++++ Supplied entries

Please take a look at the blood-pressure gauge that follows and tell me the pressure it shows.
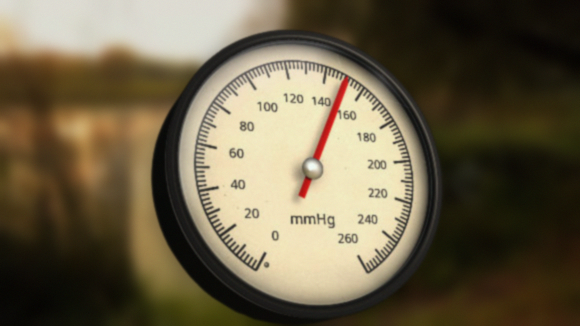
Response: 150 mmHg
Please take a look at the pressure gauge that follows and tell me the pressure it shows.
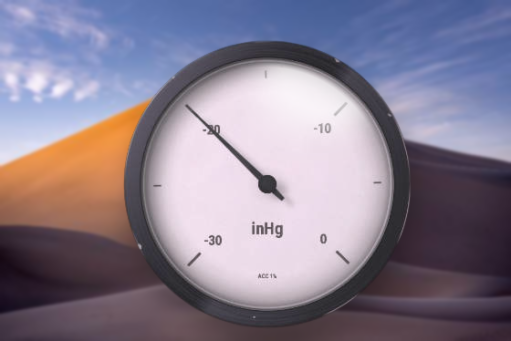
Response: -20 inHg
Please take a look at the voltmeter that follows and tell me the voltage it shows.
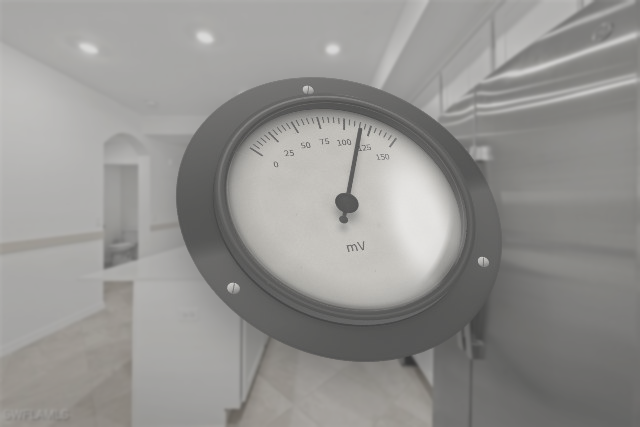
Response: 115 mV
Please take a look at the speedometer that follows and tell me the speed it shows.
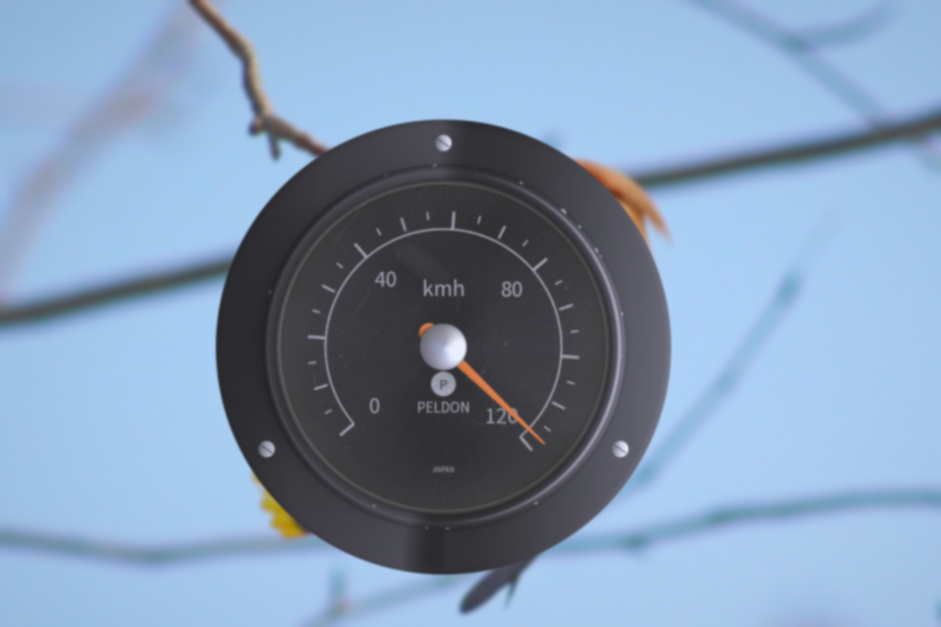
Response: 117.5 km/h
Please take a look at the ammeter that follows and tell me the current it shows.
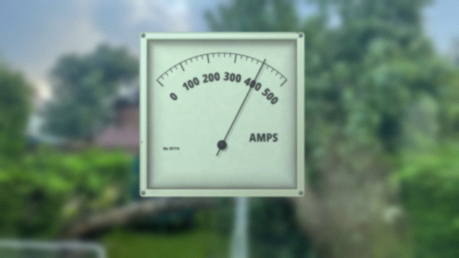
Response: 400 A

++++++++

**Instruction**
Render every line of the rows above as a JSON list of strings, one string per line, with blank lines dropped. Leave the pictures out.

**Response for this exercise**
[
  "Please take a look at the blood-pressure gauge that follows and tell me the pressure it shows.",
  "Response: 150 mmHg",
  "Please take a look at the pressure gauge that follows and tell me the pressure it shows.",
  "Response: -20 inHg",
  "Please take a look at the voltmeter that follows and tell me the voltage it shows.",
  "Response: 115 mV",
  "Please take a look at the speedometer that follows and tell me the speed it shows.",
  "Response: 117.5 km/h",
  "Please take a look at the ammeter that follows and tell me the current it shows.",
  "Response: 400 A"
]